Officers of a Company can be Personally Liable for the Company’s Failure to Collect or Remit Sales Taxes

Under most state tax laws, the tax authority of the state has the option to pursue collection of unpaid sales taxes against any individual who has the authority within a company for the collection and remittance of the tax.  These so called “corporate officer liability” statutes have been in existence for many years but, for the most part, were rarely enforced.  Most states have re-labeled these statutes as “responsible party” statues to make it clear that owners and others can be personally liable even if they are not officers of the company.

Generally, states use “responsible party” laws to impose personal liability on individuals only if they cannot collect from the company itself.  The most frequent cases involve insolvency or dissolution of the company before all sales taxes are paid.  With many states now experiencing revenue shortfalls, some state tax authorities are now aggressively pursuing responsible parties when they cannot collect from the company.  This issue is also more important today because the Internet has raised some difficult questions on when sales taxes must be collected for Internet sales.

A recent Tax Appeals case in New York demonstrates this problem of responsible-person liability very well.   New York Tax Law states that “every person required  to  collect any [sales] tax  imposed by this article shall be personally liable for the tax imposed, collected or required to be collected.” Thus, liability may include not only those taxes actually collected, but also those taxes the company was obligated to collect but did not.  In other words, the requirement to remit sales tax applies whether or not the tax was ever collected.  Moreover, a responsible party is anyone with a duty to act, not just the person who was assigned the responsibility to remit the taxes.

According to the New York Tax Regulations, this question of “duty to act” is to be resolved “in every case on the particular facts involved.” The regulation further states that “[g]enerally, a person who is authorized to sign a corporation’s tax returns or who is responsible for maintaining the corporate books, or who is responsible for the corporation’s management, is under a duty to act.”  A 1990 New York Tax Appeals case established that identifying the person under a duty to act requires an inquiry into “whether the individual had or could have had sufficient authority and control over the affairs of the business to be considered a responsible officer or employee.”   The following factors were found relevant in the sales and use tax area: the individual’s status as an officer, director, or shareholder; the individual’s authorization to write checks on behalf of the corporation; the individual’s knowledge of and control over the financial affairs of the corporation; the individual’s authorization to hire and fire employees; whether the individual signed tax returns for the corporation; and the individual’s economic interests in the corporation.

In the recent New York Tax Appeals case, petitioner was the CEO, a director and a shareholder of a public company. He acknowledged that he was responsible for the day-to-day management of the company but said he relied on the CFO and outside accountants to manage the financial affairs of the company. However, he had access to the company books and records and had the authority to write checks.
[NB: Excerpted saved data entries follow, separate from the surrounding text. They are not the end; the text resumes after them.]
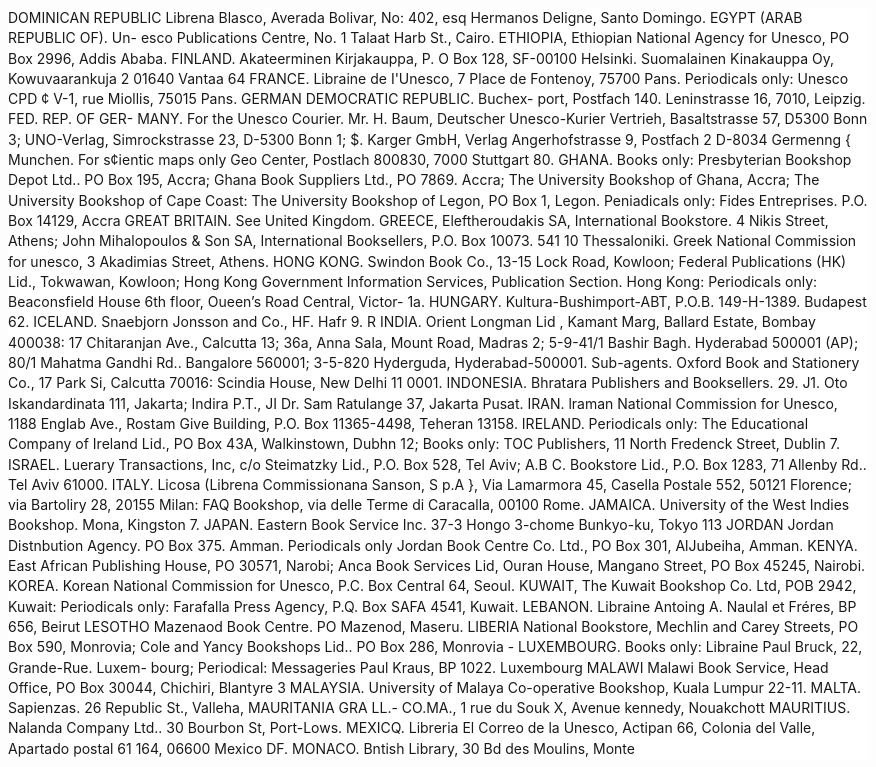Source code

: DOMINICAN REPUBLIC Librena Blasco, Averada Bolivar, No: 402, esq 
Hermanos Deligne, Santo Domingo. EGYPT (ARAB REPUBLIC OF). Un- 
esco Publications Centre, No. 1 Talaat Harb St., Cairo. ETHIOPIA, Ethiopian 
National Agency for Unesco, PO Box 2996, Addis Ababa. FINLAND. 
Akateerminen Kirjakauppa, P. O Box 128, SF-00100 Helsinki. Suomalainen 
Kinakauppa Oy, Kowuvaarankuja 2 01640 Vantaa 64 FRANCE. Libraine de 
I'Unesco, 7 Place de Fontenoy, 75700 Pans. Periodicals only: Unesco CPD ¢ 
V-1, rue Miollis, 75015 Pans. GERMAN DEMOCRATIC REPUBLIC. Buchex- 
port, Postfach 140. Leninstrasse 16, 7010, Leipzig. FED. REP. OF GER- 
MANY. For the Unesco Courier. Mr. H. Baum, Deutscher Unesco-Kurier 
Vertrieh, Basaltstrasse 57, D5300 Bonn 3; UNO-Verlag, Simrockstrasse 23, 
D-5300 Bonn 1; $. Karger GmbH, Verlag Angerhofstrasse 9, Postfach 2 
D-8034 Germenng { Munchen. For s¢ientic maps only Geo Center, Postlach 
800830, 7000 Stuttgart 80. GHANA. Books only: Presbyterian Bookshop 
Depot Ltd.. PO Box 195, Accra; Ghana Book Suppliers Ltd., PO 7869. Accra; 
The University Bookshop of Ghana, Accra; The University Bookshop of Cape 
Coast: The University Bookshop of Legon, PO Box 1, Legon. Peniadicals only: 
Fides Entreprises. P.O. Box 14129, Accra GREAT BRITAIN. See United 
Kingdom. GREECE, Eleftheroudakis SA, International Bookstore. 4 Nikis 
Street, Athens; John Mihalopoulos & Son SA, International Booksellers, P.O. 
Box 10073. 541 10 Thessaloniki. Greek National Commission for unesco, 3 
Akadimias Street, Athens. HONG KONG. Swindon Book Co., 13-15 Lock 
Road, Kowloon; Federal Publications (HK) Lid., Tokwawan, Kowloon; Hong 
Kong Government Information Services, Publication Section. Hong Kong: 
Periodicals only: Beaconsfield House 6th floor, Oueen’s Road Central, Victor- 
1a. HUNGARY. Kultura-Bushimport-ABT, P.O.B. 149-H-1389. Budapest 62. 
ICELAND. Snaebjorn Jonsson and Co., HF. Hafr 9. R 
INDIA. Orient Longman Lid , Kamant Marg, Ballard Estate, Bombay 400038: 
17 Chitaranjan Ave., Calcutta 13; 36a, Anna Sala, Mount Road, Madras 2; 
5-9-41/1 Bashir Bagh. Hyderabad 500001 (AP); 80/1 Mahatma Gandhi Rd.. 
Bangalore 560001; 3-5-820 Hyderguda, Hyderabad-500001. Sub-agents. 
Oxford Book and Stationery Co., 17 Park Si, Calcutta 70016: Scindia House, 
New Delhi 11 0001. INDONESIA. Bhratara Publishers and Booksellers. 29. 
J1. Oto Iskandardinata 111, Jakarta; Indira P.T., JI Dr. Sam Ratulange 37, 
Jakarta Pusat. IRAN. lraman National Commission for Unesco, 1188 Englab 
Ave., Rostam Give Building, P.O. Box 11365-4498, Teheran 13158. 
IRELAND. Periodicals only: The Educational Company of Ireland Lid., PO Box 
43A, Walkinstown, Dubhn 12; Books only: TOC Publishers, 11 North Fredenck 
Street, Dublin 7. ISRAEL. Luerary Transactions, Inc, c/o Steimatzky Lid., 
P.O. Box 528, Tel Aviv; A.B C. Bookstore Lid., P.O. Box 1283, 71 Allenby Rd.. 
Tel Aviv 61000. ITALY. Licosa (Librena Commissionana Sanson, S p.A }, Via 
Lamarmora 45, Casella Postale 552, 50121 Florence; via Bartoliry 28, 20155 
Milan: FAQ Bookshop, via delle Terme di Caracalla, 00100 Rome. JAMAICA. 
University of the West Indies Bookshop. Mona, Kingston 7. JAPAN. Eastern 
Book Service Inc. 37-3 Hongo 3-chome Bunkyo-ku, Tokyo 113 JORDAN 
Jordan Distnbution Agency. PO Box 375. Amman. Periodicals only Jordan 
Book Centre Co. Ltd., PO Box 301, AlJubeiha, Amman. KENYA. East African 
Publishing House, PO 30571, Narobi; Anca Book Services Lid, Ouran 
House, Mangano Street, PO Box 45245, Nairobi. KOREA. Korean National 
Commission for Unesco, P.C. Box Central 64, Seoul. KUWAIT, The Kuwait 
Bookshop Co. Ltd, POB 2942, Kuwait: Periodicals only: Farafalla Press 
Agency, P.Q. Box SAFA 4541, Kuwait. LEBANON. Libraine Antoing A. Naulal 
et Fréres, BP 656, Beirut LESOTHO Mazenaod Book Centre. PO Mazenod, 
Maseru. LIBERIA National Bookstore, Mechlin and Carey Streets, PO Box 
590, Monrovia; Cole and Yancy Bookshops Lid.. PO Box 286, Monrovia - 
LUXEMBOURG. Books only: Libraine Paul Bruck, 22, Grande-Rue. Luxem- 
bourg; Periodical: Messageries Paul Kraus, BP 1022. Luxembourg MALAWI 
Malawi Book Service, Head Office, PO Box 30044, Chichiri, Blantyre 3 
MALAYSIA. University of Malaya Co-operative Bookshop, Kuala Lumpur 
22-11. MALTA. Sapienzas. 26 Republic St., Valleha, MAURITANIA GRA LL.- 
CO.MA., 1 rue du Souk X, Avenue kennedy, Nouakchott MAURITIUS. 
Nalanda Company Ltd.. 30 Bourbon St, Port-Lows. MEXICQ. Libreria El 
Correo de la Unesco, Actipan 66, Colonia del Valle, Apartado postal 61 164, 
06600 Mexico DF. MONACO. Bntish Library, 30 Bd des Moulins, Monte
He also had the authority to hire and fire employees. Based on these facts, he was held to be personally liable for payment of sales taxes owed by the company.

Some Practical Advice

  •        Make sure that all “trust fund” taxes (sales and use taxes and payroll withholding) are paid when due. This may seem obvious, but a business may end up with a large tax bill, including penalties, simply because it did not realize that a transaction was a taxable event.  The danger lies in a tax audit, where the tax authority may recharacterize a transaction or relationship as taxable, and this often occurs in the context of sales and use taxes or withholding taxes. For example, independent contractors may be recharacterized as employees, upon whose wages are due state and federal withholding, FICA, and FUTA.
  •        Consult with an experienced tax advisor to ensure that all relevant taxes are being collected and remitted properly.
  •       When entering into a new business venture, determine up front who will be responsible for collecting and remitting taxes. Do so in writing—in a shareholder or partnership agreement, corporate bylaws, or an employment agreement.
  •      Upon discovering a tax problem, take steps to rectify the problem in order to avoid personal liability and do so while the company is solvent.  The worst of all worlds is to ignore the problem, only to find years later that the company does not have enough money to cover past due taxes and penalties.
  • If faced with a responsible person questionnaire, give serious thought to how—and whether—to complete it. The tax department may have its eye on the statute of limitations and want to identify potential responsible parties early in the audit before any statute of limitation period expires. Once these people are identified, the department can ask for statutory waivers.  (In New York, the three-year statute of limitations for companies does not apply in the determination of the personal liability of responsible parties.)